AP: 'Mexicans Deported From U.S. Face Shattered Lives'

August 24th, 2008 10:08 PM

In an Associated Press article written by Julie Watson and published today, we learn that "Mexicans deported from US face shattered lives."  The piece begins:

TIJUANA, Mexico (AP) — The towering black gate opens silently to an alley with walls of corrugated metal. Scrawled in large white letters on one wall is: "The End."

For those deported from the United States, the words are an unnecessary reminder. Nearly every hour of the day, guards unlock this gate that leads back into Mexico, clicking open the padlocks hung on each side, in each nation.

Every time the gate slams shut, it wipes out a dream, divides a family, ends a life lived in the shadows of the law.

We later read:

In a week spent at the Tijuana gate, The Associated Press watched busload after busload of deportees arrive, some in a daze, still stunned over their sudden expulsion. Many stumbled over the Mexican official's question, "Where are you from?" after spending decades in the United States.
The faces of those who stream through reflect how tough and far-reaching the U.S. crackdown on illegal immigration has become.

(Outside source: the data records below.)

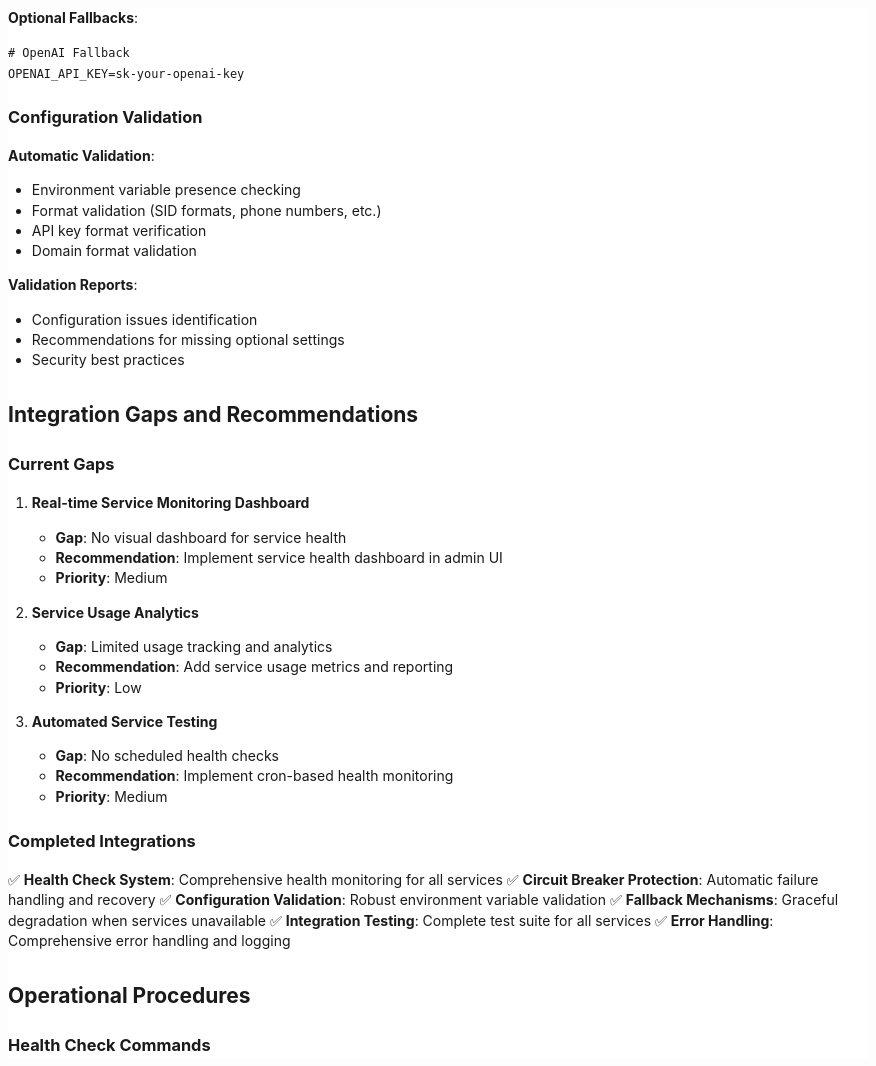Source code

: **Optional Fallbacks**:

```env
# OpenAI Fallback
OPENAI_API_KEY=sk-your-openai-key
```

### Configuration Validation

**Automatic Validation**:

- Environment variable presence checking
- Format validation (SID formats, phone numbers, etc.)
- API key format verification
- Domain format validation

**Validation Reports**:

- Configuration issues identification
- Recommendations for missing optional settings
- Security best practices

## Integration Gaps and Recommendations

### Current Gaps

1. **Real-time Service Monitoring Dashboard**
   - **Gap**: No visual dashboard for service health
   - **Recommendation**: Implement service health dashboard in admin UI
   - **Priority**: Medium

2. **Service Usage Analytics**
   - **Gap**: Limited usage tracking and analytics
   - **Recommendation**: Add service usage metrics and reporting
   - **Priority**: Low

3. **Automated Service Testing**
   - **Gap**: No scheduled health checks
   - **Recommendation**: Implement cron-based health monitoring
   - **Priority**: Medium

### Completed Integrations

✅ **Health Check System**: Comprehensive health monitoring for all services
✅ **Circuit Breaker Protection**: Automatic failure handling and recovery
✅ **Configuration Validation**: Robust environment variable validation
✅ **Fallback Mechanisms**: Graceful degradation when services unavailable
✅ **Integration Testing**: Complete test suite for all services
✅ **Error Handling**: Comprehensive error handling and logging

## Operational Procedures

### Health Check Commands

The article details the experiences of several illegal immigrants sent back.  One is Nestor Ortiz, who's being sent back for the third time in ten days.  In his last entry into the U.S., he injured his leg and feet in a 20-foot jump from a wall.  Ortiz received treatment at Scripps Mercy Hospital in San Diego. The reporter doesn't indicate who paid for that treatment.

Ortiz calls his two sons in California:

"I'm not coming back," he says, choked up as he talks to his 17-year-old son by phone from Tijuana's Salvation Army shelter. "I can't walk. Both my feet are in bad shape."

He asks Juan to consider moving to his hometown of Tlalnepantla, on the edge of Mexico City.

The conversation turns tense. Juan has lived in the United States since he was 7 and doesn't want to leave his friends.

"I think you should not be alone over there," Ortiz says, sighing. "Finish high school and then you can come here. At least here you have your grandparents, your cousins. Over there, what do you have?"

Ortiz breathes in deeply, holds his brow and reels in his overwhelming grief.

He tells his other son, 23-year-old Nestor, to cancel his father's gym membership, put the Chevrolet Suburban in his name and take Juan to live with him.

Fortunately, reeling from the overwhelming grief didn't keep him from forgetting to cancel the gym membership and transfer the SUV's title.

Obviously intended to evoke sympathy for the plight of illegals sent back, the article makes little if any mention of why these people find themselves in such difficult circumstances.  It's because they broke American law.  They are uninvited intruders. 

All the heart-wrenching anecdotes in the world don't change that most important fact.  The unhappy people described by the AP are responsible for their own plight.  They broke the law. It's a point worth highlighting.  The AP didn't.